Sou feminista, embora saiba que ainda hoje esta afirmação nos possa prender, pelo menos os pés, em areias movediças, dado um sem-número de preconceitos e constrangimentos sobre o próprio conceito "feminismo". Tenho a certeza de que designar e defender os direitos de pessoas com útero não faz de mim, nem nunca fará, menos feminista, bem pelo contrário. O feminismo deve ser interseccional e defender todas as outras minorias; longe vão os tempos de queimar só os nossos próprios sutiãs. Há espaço para queimarmos binders, calças, vestidos, saltos altos e saltos rasos; uma espécie de niilismo inflamado e libertador de categorias de género. A luta pela conquista de direitos para todas as pessoas com útero não faz de ninguém menos feminista, nem baralha o conceito de mulher, pelo contrário, torna-o mais abrangente e contribui para a dignificação e liberdade das pessoas em causa.

Em todos os períodos da História, podemos encontrar protagonistas que lutaram pelos seus direitos e pelos direitos de outras pessoas. Eleanor Roosevelt, por exemplo, insistiu que devia ser usado “todos os seres humanos são iguais” em vez de “todos os homens são irmãos”, quando o Art. º 1. º da Declaração Universal dos Direitos Humanos foi redigido em 1948. Esta formulação clarificou que os direitos humanos pertencem a todos os seres humanos, não importa se mulher ou homem, e introduziu a igualdade como um dos princípios capitais.

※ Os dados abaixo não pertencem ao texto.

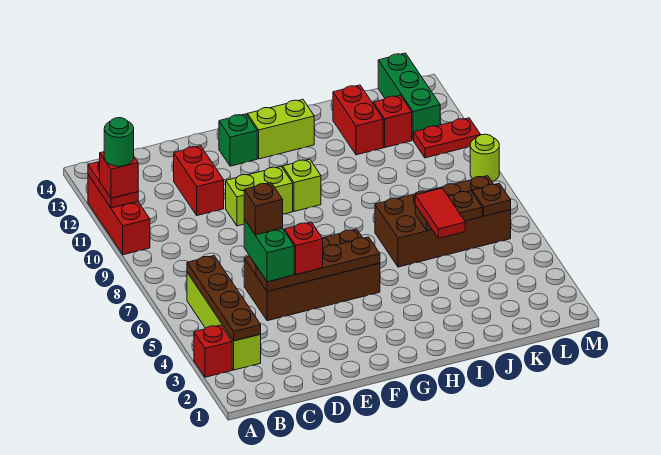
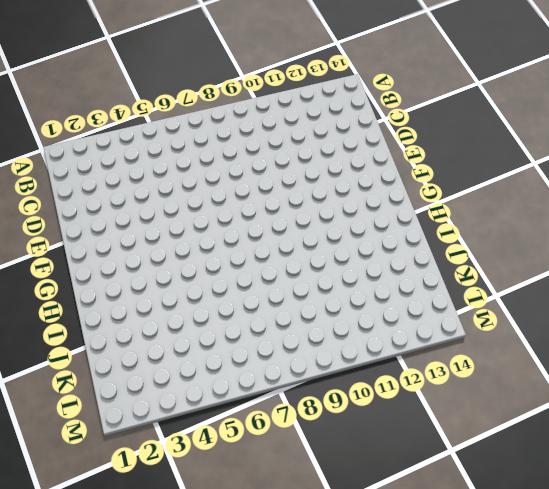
none -> red 1x1 brick [194,325,232,377]
none -> red 1x3 brick [88,175,150,255]
none -> lime 1x4 brick [187,273,261,370]

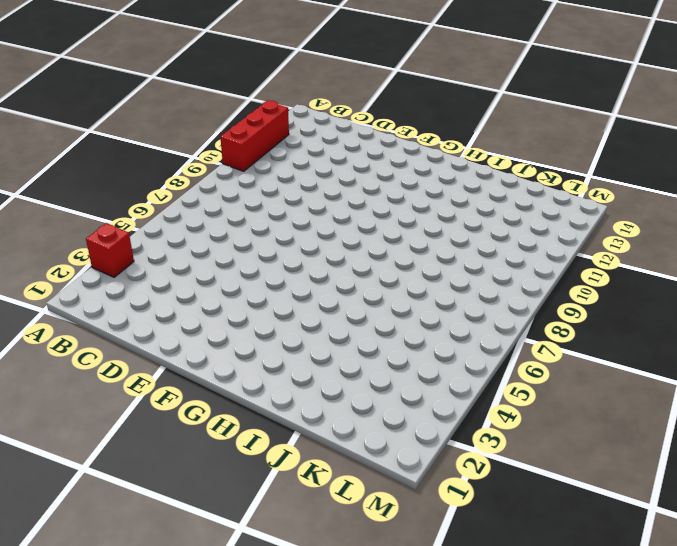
none -> lime 1x4 brick [187,273,261,370]
none -> brown 2x4 brick [244,229,380,321]
none -> red 1x2 brick [174,146,224,215]

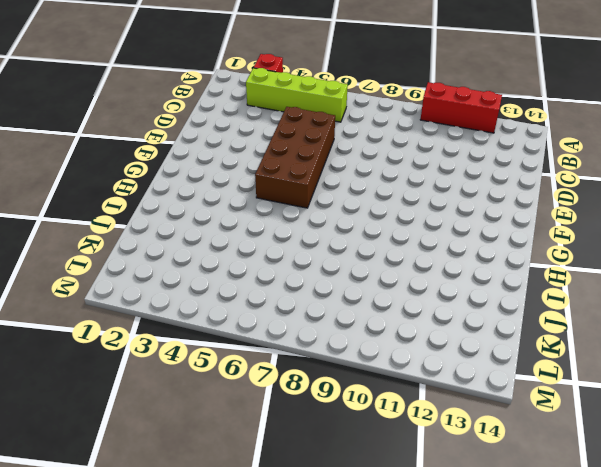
none -> red 1x2 brick [174,146,224,215]
none -> lime 1x2 brick [226,167,293,226]
none -> green 1x1 brick [219,114,257,166]

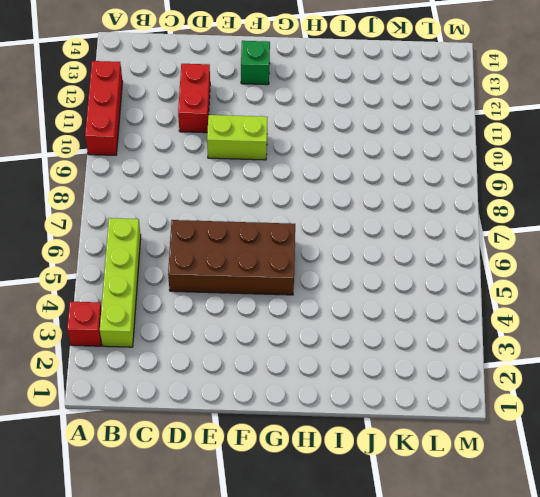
none -> lime 1x1 brick [283,159,321,211]
none -> lime 1x2 brick [247,100,314,159]
none -> brown 2x4 brick [375,176,511,267]

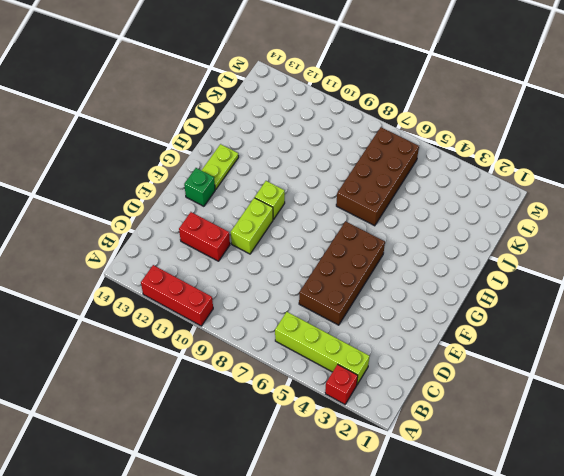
lime 1x2 plate [202,144,239,190] -> lime 1x2 brick [247,100,314,159]
none -> red 1x2 brick [333,85,383,155]
none -> red 1x1 brick [373,95,412,147]
none -> red 1x2 plate [414,118,480,158]

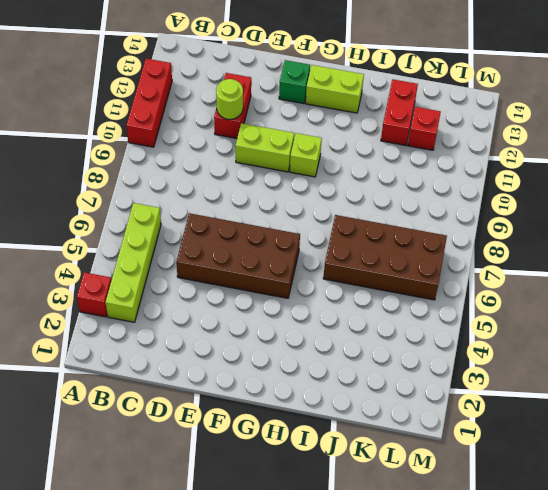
lime 1x1 round brick [216,79,243,119] -> lime 1x1 round brick moved to [470,134,499,182]
none -> red 1x2 plate [414,118,480,158]
none -> green 1x3 brick [378,53,440,140]
none -> red 1x2 plate [88,162,138,208]

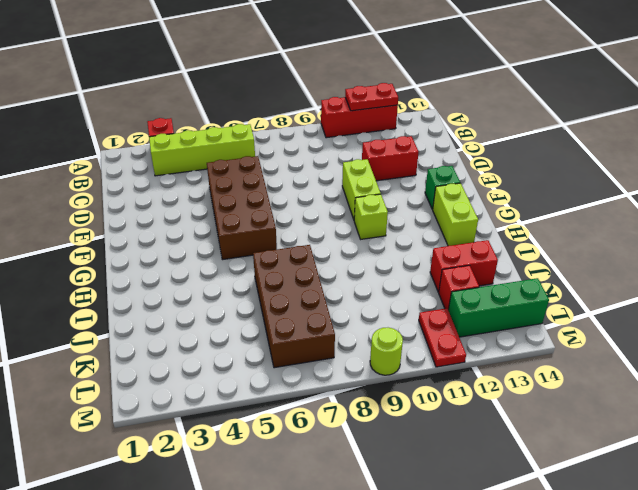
none -> brown 1x4 plate [187,256,261,341]
none -> brown 1x4 plate [256,237,380,292]
none -> brown 1x2 plate [415,191,482,231]

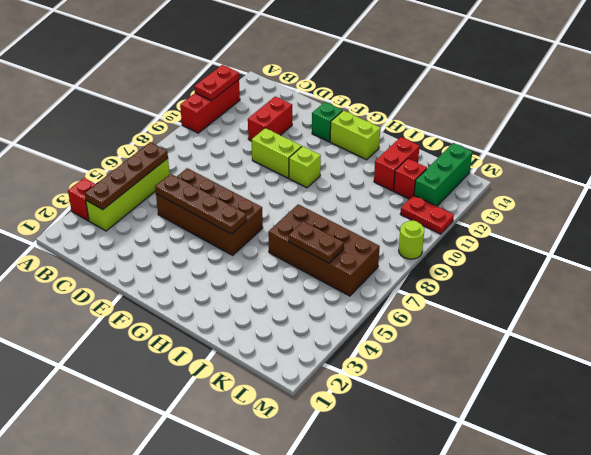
none -> brown 1x1 plate [472,183,511,216]
none -> red 1x1 brick [99,152,138,198]
none -> green 1x2 brick [244,219,294,282]

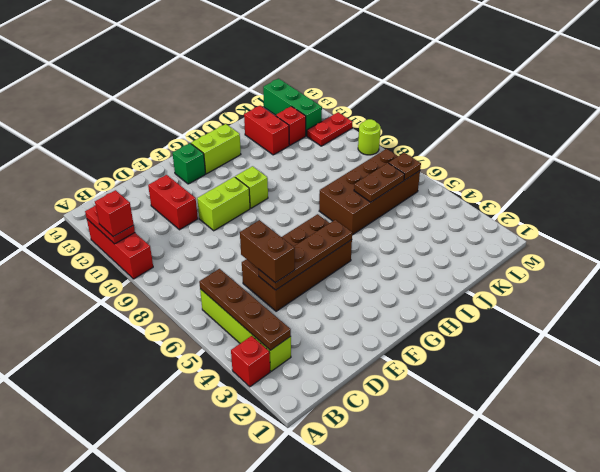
brown 1x2 brick [240,220,295,283] -> green 1x2 brick [244,219,294,282]
none -> red 1x1 brick [284,222,323,274]
none -> red 1x2 tile [415,188,465,238]
none -> green 1x1 round brick [104,118,134,166]

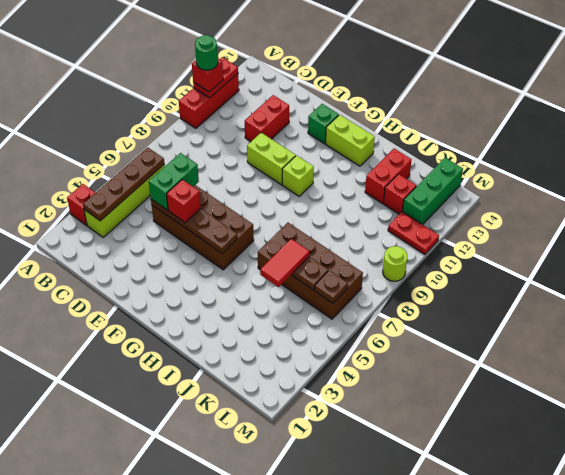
none -> brown 1x1 brick [244,183,283,235]

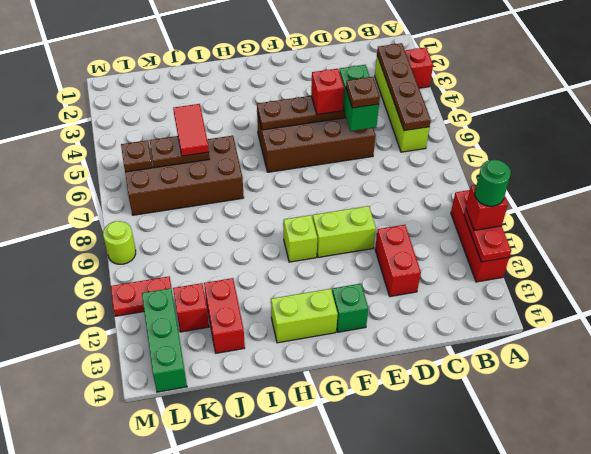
brown 1x1 plate [346,77,380,108] -> brown 1x1 brick [244,183,283,235]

A reformulação de conceitos e direitos é fundamental na reestruturação de uma sociedade que quer ser mais evoluída e justa. E, por mais desvios que se tente fazer à questão da saúde sexual e reprodutiva das pessoas com útero, a verdade é que as leis pouco avançam porque continuam a ser revistas e aprovadas por um grupo maioritariamente constituído por homens cis, cujos preconceitos se sobrepõem às questões propriamente ditas. Que se escudam eticamente na defesa da palavra e do conceito “mulher” para continuarem a enaltecê-los de uma forma romântica e postiça. Trancam na palavra “mulher” os respetivos direitos. E, de uma forma reacionária, querem invisibilizar a pessoa com útero e os seus direitos básicos à saúde.

Enquanto o poder não estiver mais bem distribuído por cabeças e mãos diversificadas, algumas pessoas continuam a viver este binómio maniqueísta, mulheres ou pessoas com útero, miseráveis ou triunfantes, consoante o que dá jeito às marés do poder patriarcal.